Alle Bäume in den Gärten der großen Häuser sahen aus, als seien sie von einer Königin gepflanzt worden. Im Westen leuchtete der Himmel noch von der untergehenden Sonne, und als sie den Kopf drehte, konnte sie die Kette der Lichter auf der Albert-Brücke sehen. Es war eine wunderschöne kleine Straße. Aber natürlich, Quin war ja reich, er konnte wohnen, wo es ihm gefiel, während sie und Heini mit Janets Wohnung hatten vorliebnehmen müssen. Vielleicht war das der Grund, weshalb alles so schiefgegangen war.
Aber es hatte keinen Sinn, irgend jemand die Schuld zu geben. Die Schuld lag bei ihr. Wenn auch vielleicht nicht ganz allein. Wenn nur Quin tun würde, warum sie ihn bitten wollte, dann würde vielleicht doch noch alles gut werden.
Sie ging jetzt an den schmiedeeisernen Toren der Häuser vorüber; an eleganten Laternen und fächerförmigen Lünetten, die lichtene Halbkreise auf die Treppen warfen.
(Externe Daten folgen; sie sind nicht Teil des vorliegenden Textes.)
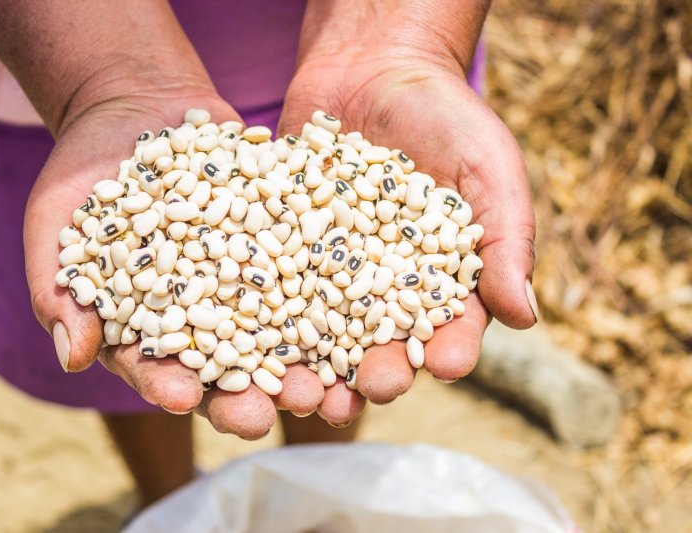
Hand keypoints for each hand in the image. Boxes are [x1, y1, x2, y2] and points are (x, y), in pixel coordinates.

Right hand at [25, 86, 348, 438]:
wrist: (135, 107)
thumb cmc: (81, 174)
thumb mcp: (56, 225)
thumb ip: (60, 293)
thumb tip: (73, 360)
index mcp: (147, 326)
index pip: (155, 369)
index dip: (168, 386)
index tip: (183, 399)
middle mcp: (204, 314)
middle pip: (227, 365)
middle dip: (249, 393)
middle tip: (269, 415)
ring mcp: (247, 280)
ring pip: (278, 331)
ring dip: (303, 361)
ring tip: (328, 385)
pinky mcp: (279, 241)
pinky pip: (305, 265)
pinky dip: (328, 286)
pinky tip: (354, 304)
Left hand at [278, 21, 536, 421]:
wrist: (374, 66)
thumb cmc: (447, 116)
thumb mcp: (489, 168)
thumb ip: (507, 239)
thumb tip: (525, 317)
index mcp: (439, 282)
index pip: (451, 328)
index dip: (452, 349)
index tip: (448, 364)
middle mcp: (382, 289)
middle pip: (380, 346)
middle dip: (376, 373)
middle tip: (369, 390)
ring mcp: (329, 272)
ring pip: (320, 334)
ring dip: (312, 368)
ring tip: (303, 391)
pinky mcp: (283, 248)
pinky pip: (271, 284)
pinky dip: (260, 312)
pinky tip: (249, 335)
Sie brauchte nicht nach den Hausnummern zu sehen. Sie hatte den Crossley, der vor der Tür stand, sofort entdeckt. Entschlossen eilte sie zur Haustür und läutete. Je schneller sie es hinter sich brachte, desto besser.
Quin legte stirnrunzelnd seinen Füller aus der Hand. Er hatte vor dem Abendessen noch zwei Stunden in Ruhe arbeiten wollen. Lockwood hatte das Wochenende frei; er hatte das Telefon ausgehängt, um den Artikel für das Museumsblatt, an dem er gerade arbeitete, ungestört fertigmachen zu können.
«Du meine Güte, Ruth!» Und als er ihr Gesicht sah: «Was ist los? Sind Sie in Schwierigkeiten?»
Sie schüttelte ihr Haar aus wie ein Hund und folgte ihm nach oben. «Ja. Ich bin in ganz schrecklichen Schwierigkeiten.» Sie sprach Deutsch, und ihre Worte gewannen dadurch zusätzlich an Gewicht.
«Kommen Sie erst einmal herein und wärmen Sie sich auf.»
Er nahm ihr das durchnäßte Cape ab und führte sie ins Wohnzimmer. Obwohl die Vorhänge offen waren, ging sie nicht zum Fenster; und sie ging auch nicht zum offenen Kamin, in dem ein Feuer brannte. Sie blieb mitten im Zimmer stehen und streckte ihm in flehentlicher Geste die offenen Hände entgegen.
«Ich kann nicht bleiben. Ich möchte Sie nur bitten, etwas für mich zu tun. Es ist unheimlich wichtig.»
«Was ist es denn, Ruth? Sagen Sie es mir nur.»
Sie hob den Kopf. «Sie müssen sich von mir trennen. Gänzlich und unwiderruflich. Jetzt gleich. Auf der Stelle.»
Einen Moment blieb es still. Dann sagte Quin mit einem Gesicht, in dem nichts zu lesen war: «Ich will natürlich gern alles tun, um Ihnen zu helfen. Aber ich weiß nicht recht, wie ich mich jetzt, auf der Stelle, von Ihnen trennen kann. Dick Proudfoot tut sein Bestes ...»
«Nein!» unterbrach sie ihn. «Das hat mit Mr. Proudfoot und allen möglichen amtlichen Dokumenten nichts zu tun. Es ist etwas viel Fundamentaleres. Es geht darum, einen Fluch aufzuheben.»